Das Buch „Selbstporträt mit Schusswaffe“ von Thomas Fritz rangiert unter der Kategorie „Roman“. Es ist allerdings alles andere als ein solcher...

Um es vorweg klar zu stellen: Dies wird keine klassische Rezension unter strengster Einhaltung der reinen, journalistischen Lehre. Eher schon ein Erfahrungsbericht, denn das Buch „Selbstporträt mit Schusswaffe“ flatterte mir eines Tages als Geschenk ins Haus. Der Verfasser, Thomas Fritz, geboren 1955 in Halle, ist Roman- und Hörspielautor. Er lebt in Leipzig.
„Selbstporträt mit Schusswaffe“ erschien 2012 im Merlin Verlag. Der Bildungsweg und die berufliche Laufbahn (Verlagswesen, Rundfunk sowie Theater) des Autors scheinen zahlreiche Parallelen zu den Figuren dieses Werks aufzuweisen. Eine gute Wahl also, glaubte ich nach der Lektüre des Klappentextes. Immerhin deutete jener einen spannenden, durchaus aktuellen Handlungsstrang an. Der Bezug zur neueren, deutschen Geschichte machte Lust, sofort mit dem Lesen zu beginnen.
 

Die Handlung

Der glücklose Schreiberling Peter Kilian erleidet einen tödlichen Treppensturz. Sein Freund Achim Schlesinger kann an keinen Unfall glauben, denn Peter Kilian kommt an der ehemaligen Innerdeutschen Grenze zu Tode, genau dort, wo beide früher ihren Wehrdienst absolvierten. Schlesinger macht sich auf die Spurensuche und kontaktiert Menschen aus dem Umfeld des Toten: Frauen, Freunde, Kollegen. Natürlich besucht Schlesinger auch den Ort des Geschehens und muss sich dabei ganz eigenen Erinnerungen stellen. Vorgeblich tut er dies alles, um auftragsgemäß aus den schriftlichen Hinterlassenschaften Kilians ein Buch zu kreieren.
Tatsächlich jedoch stürzt Schlesinger sich und alle anderen Beteiligten in Erinnerungen, die jeweils genüsslich, nostalgisch oder schmerzhaft sein können. Nach und nach schält sich so auch ein Teil der wahren Todesumstände des Opfers heraus. Was nach einem spannenden Handlungsaufbau klingt, wird leider immer wieder zerpflückt durch langatmige, philosophische Betrachtungen und metaphergeschwängerte Geschichten.
 

Warum „Selbstporträt mit Schusswaffe“ kein wirklicher Roman ist

Eine eindeutige, scharf umrissene Definition der Kategorie Roman gibt es nicht. Allerdings dürfte weithin Einigkeit darüber herrschen, dass ein Roman zu den erzählenden Gattungen der Literatur gehört. „Selbstporträt mit Schusswaffe“ jedoch ist genau dies über weite Strecken nicht. Der Autor ergeht sich stattdessen in langen, schwülstigen Schachtelsätzen, die sich ohne Probleme über zehn Zeilen erstrecken können. Er schwelgt in Erinnerungen an so manche Empfindung und gewisse Lebensumstände des DDR-Alltags und bringt somit verloren geglaubte Erinnerungen zurück. Er ist dabei sehr detailgetreu und versteckt in seinen Sätzen zahlreiche Anspielungen, die wirklich nur ehemalige DDR-Bürger entdecken und logisch einordnen können.

• [Bereitgestellte Zeilen]:
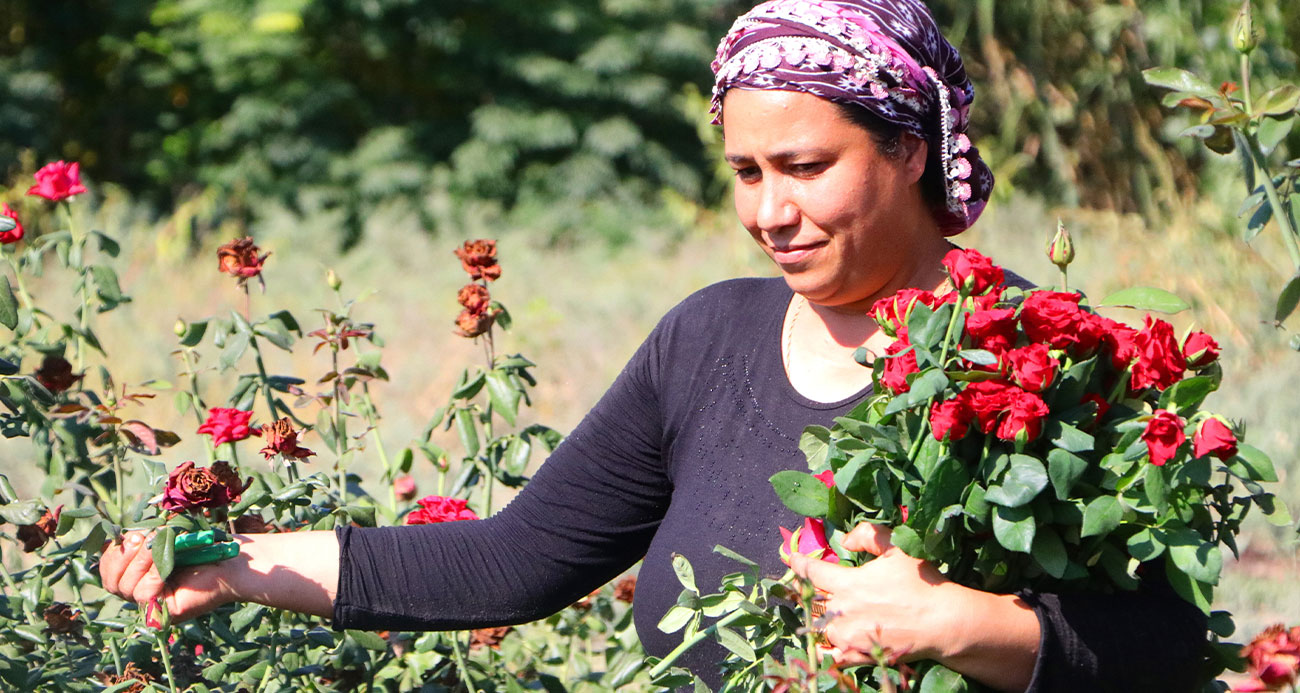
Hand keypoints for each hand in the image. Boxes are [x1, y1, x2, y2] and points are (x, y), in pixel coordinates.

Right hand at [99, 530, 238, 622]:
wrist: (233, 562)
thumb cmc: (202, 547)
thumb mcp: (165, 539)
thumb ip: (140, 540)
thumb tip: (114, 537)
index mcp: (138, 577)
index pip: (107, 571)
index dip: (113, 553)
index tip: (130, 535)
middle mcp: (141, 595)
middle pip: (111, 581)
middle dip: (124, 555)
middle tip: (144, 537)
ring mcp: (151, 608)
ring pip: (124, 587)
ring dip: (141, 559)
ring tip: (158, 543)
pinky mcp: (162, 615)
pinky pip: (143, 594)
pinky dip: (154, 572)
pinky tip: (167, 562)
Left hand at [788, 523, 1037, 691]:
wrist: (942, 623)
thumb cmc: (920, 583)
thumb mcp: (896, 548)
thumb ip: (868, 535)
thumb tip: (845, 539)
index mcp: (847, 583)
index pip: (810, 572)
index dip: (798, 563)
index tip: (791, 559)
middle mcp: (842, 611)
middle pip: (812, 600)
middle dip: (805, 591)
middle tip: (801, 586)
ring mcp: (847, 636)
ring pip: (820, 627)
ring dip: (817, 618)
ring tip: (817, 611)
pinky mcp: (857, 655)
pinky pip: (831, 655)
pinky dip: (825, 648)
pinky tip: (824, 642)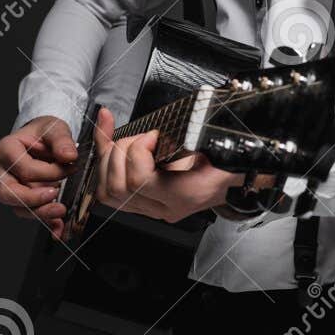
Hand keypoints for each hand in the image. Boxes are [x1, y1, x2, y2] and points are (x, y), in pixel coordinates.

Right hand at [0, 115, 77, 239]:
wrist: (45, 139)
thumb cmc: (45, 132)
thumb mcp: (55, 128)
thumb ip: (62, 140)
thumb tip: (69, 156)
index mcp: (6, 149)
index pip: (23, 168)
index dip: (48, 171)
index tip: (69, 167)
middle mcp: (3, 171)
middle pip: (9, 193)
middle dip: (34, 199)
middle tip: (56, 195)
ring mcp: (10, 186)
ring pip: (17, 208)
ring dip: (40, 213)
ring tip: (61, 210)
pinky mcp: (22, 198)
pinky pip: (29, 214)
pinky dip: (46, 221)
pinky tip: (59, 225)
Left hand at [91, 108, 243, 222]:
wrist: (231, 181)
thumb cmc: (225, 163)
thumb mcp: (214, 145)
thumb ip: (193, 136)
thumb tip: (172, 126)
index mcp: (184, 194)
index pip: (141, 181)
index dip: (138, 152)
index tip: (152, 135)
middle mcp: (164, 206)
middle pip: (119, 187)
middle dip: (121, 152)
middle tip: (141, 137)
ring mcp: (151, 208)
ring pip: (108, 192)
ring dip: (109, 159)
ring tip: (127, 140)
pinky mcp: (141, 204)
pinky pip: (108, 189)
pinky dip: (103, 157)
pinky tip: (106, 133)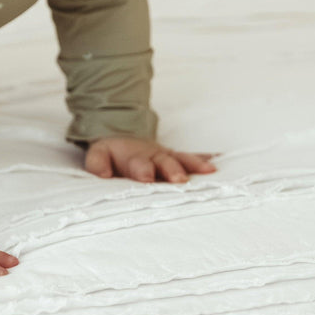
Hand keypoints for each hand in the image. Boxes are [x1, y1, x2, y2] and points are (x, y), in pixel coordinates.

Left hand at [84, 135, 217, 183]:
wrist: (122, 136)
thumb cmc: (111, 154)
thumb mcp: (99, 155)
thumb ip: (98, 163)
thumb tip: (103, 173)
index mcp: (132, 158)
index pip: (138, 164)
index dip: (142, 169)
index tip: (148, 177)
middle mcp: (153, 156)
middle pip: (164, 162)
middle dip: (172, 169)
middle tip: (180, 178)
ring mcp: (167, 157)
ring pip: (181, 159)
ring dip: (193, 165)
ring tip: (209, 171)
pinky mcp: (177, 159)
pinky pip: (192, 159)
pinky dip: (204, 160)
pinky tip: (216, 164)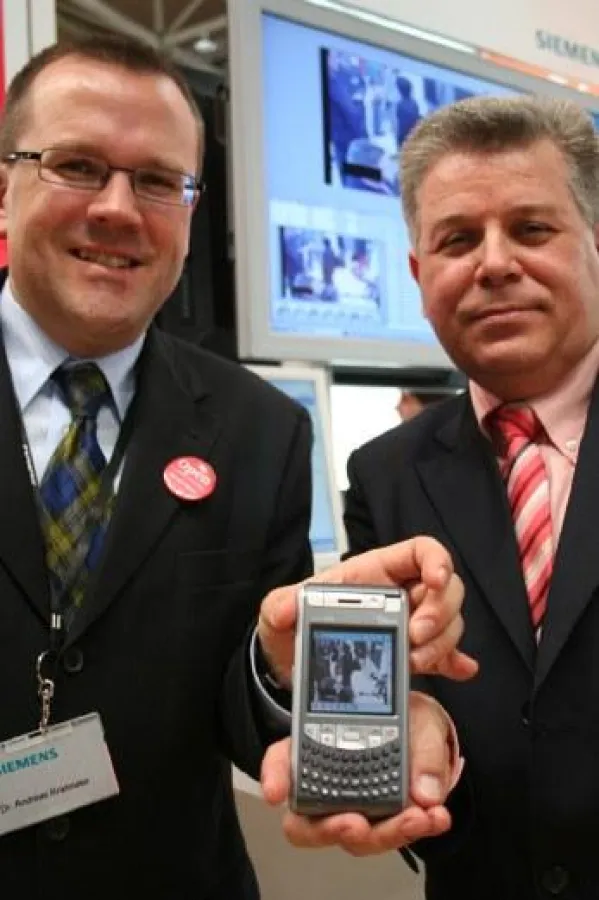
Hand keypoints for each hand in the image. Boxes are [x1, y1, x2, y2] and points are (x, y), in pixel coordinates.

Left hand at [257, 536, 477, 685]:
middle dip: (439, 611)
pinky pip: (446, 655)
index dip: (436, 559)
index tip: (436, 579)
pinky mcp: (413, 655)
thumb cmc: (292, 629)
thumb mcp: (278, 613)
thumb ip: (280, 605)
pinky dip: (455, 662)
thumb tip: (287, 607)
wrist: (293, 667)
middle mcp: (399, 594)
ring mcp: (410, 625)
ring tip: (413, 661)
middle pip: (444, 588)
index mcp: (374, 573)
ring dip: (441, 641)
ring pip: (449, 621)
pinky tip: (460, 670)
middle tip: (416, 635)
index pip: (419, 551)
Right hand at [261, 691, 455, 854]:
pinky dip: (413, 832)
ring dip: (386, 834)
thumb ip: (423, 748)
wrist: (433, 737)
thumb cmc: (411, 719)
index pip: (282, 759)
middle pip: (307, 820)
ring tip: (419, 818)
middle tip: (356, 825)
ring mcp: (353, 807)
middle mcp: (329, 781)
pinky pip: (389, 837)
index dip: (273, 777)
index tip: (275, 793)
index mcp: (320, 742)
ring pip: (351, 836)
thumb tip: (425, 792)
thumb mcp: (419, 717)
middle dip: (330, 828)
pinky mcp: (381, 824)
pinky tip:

• [Fragen zum Material]:
**1)** Wie lautet der Satz „Der Bezug zur neueren, deutschen Geschichte machte Lust, sofort mit dem Lesen zu beginnen.“ aus der Rezension auf Englisch?
**2)** Wie sieht die Passage der Rezension von „Um es vorweg“ bis „Lesen zu beginnen.“ aus, wenn „Leipzig“ zu „Dresden“ geändert wird?

• [Lösungen der Aufgaben]:
**1)** The connection to recent German history made me want to start reading right away.

**2)**
Um es vorweg klar zu stellen: Dies wird keine klassische Rezension unter strengster Einhaltung der reinen, journalistischen Lehre. Eher schon ein Erfahrungsbericht, denn das Buch „Selbstporträt mit Schusswaffe“ flatterte mir eines Tages als Geschenk ins Haus. Der Verfasser, Thomas Fritz, geboren 1955 in Halle, ist Roman- und Hörspielautor. Er lebt in Dresden.
„Selbstporträt mit Schusswaffe“ erschien 2012 im Merlin Verlag. Der Bildungsweg und die berufliche Laufbahn (Verlagswesen, Rundfunk sowie Theater) des Autors scheinen zahlreiche Parallelen zu den Figuren dieses Werks aufzuweisen. Eine gute Wahl also, glaubte ich nach der Lektüre des Klappentextes. Immerhin deutete jener einen spannenden, durchaus aktuellen Handlungsstrang an. Der Bezug zur neueren, deutschen Geschichte machte Lust, sofort mit dem Lesen zu beginnen.